** GIVEN RECORDS follows **
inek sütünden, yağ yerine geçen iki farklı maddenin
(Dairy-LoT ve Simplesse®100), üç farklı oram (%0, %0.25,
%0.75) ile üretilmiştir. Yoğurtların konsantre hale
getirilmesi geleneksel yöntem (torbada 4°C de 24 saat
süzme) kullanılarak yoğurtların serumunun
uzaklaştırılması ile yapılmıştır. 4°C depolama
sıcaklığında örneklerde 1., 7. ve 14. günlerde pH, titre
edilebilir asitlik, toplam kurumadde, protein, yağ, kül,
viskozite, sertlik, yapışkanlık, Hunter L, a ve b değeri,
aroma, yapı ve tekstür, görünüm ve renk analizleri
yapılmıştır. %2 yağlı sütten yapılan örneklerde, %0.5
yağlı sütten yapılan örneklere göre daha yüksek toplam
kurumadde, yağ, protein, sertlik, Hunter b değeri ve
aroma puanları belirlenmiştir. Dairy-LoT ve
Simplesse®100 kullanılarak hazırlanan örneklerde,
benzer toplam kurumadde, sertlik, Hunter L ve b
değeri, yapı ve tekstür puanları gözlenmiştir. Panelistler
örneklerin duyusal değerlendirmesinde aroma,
** End of GIVEN RECORDS **
- TASK TO COMPLETE:
Lines from the records above that hold "yağlı" are the ones to list.

- RESPONSE BOX:
yapılmıştır. %2 yağlı sütten yapılan örneklerde, %0.5
yağlı sütten yapılan örneklere göre daha yüksek toplam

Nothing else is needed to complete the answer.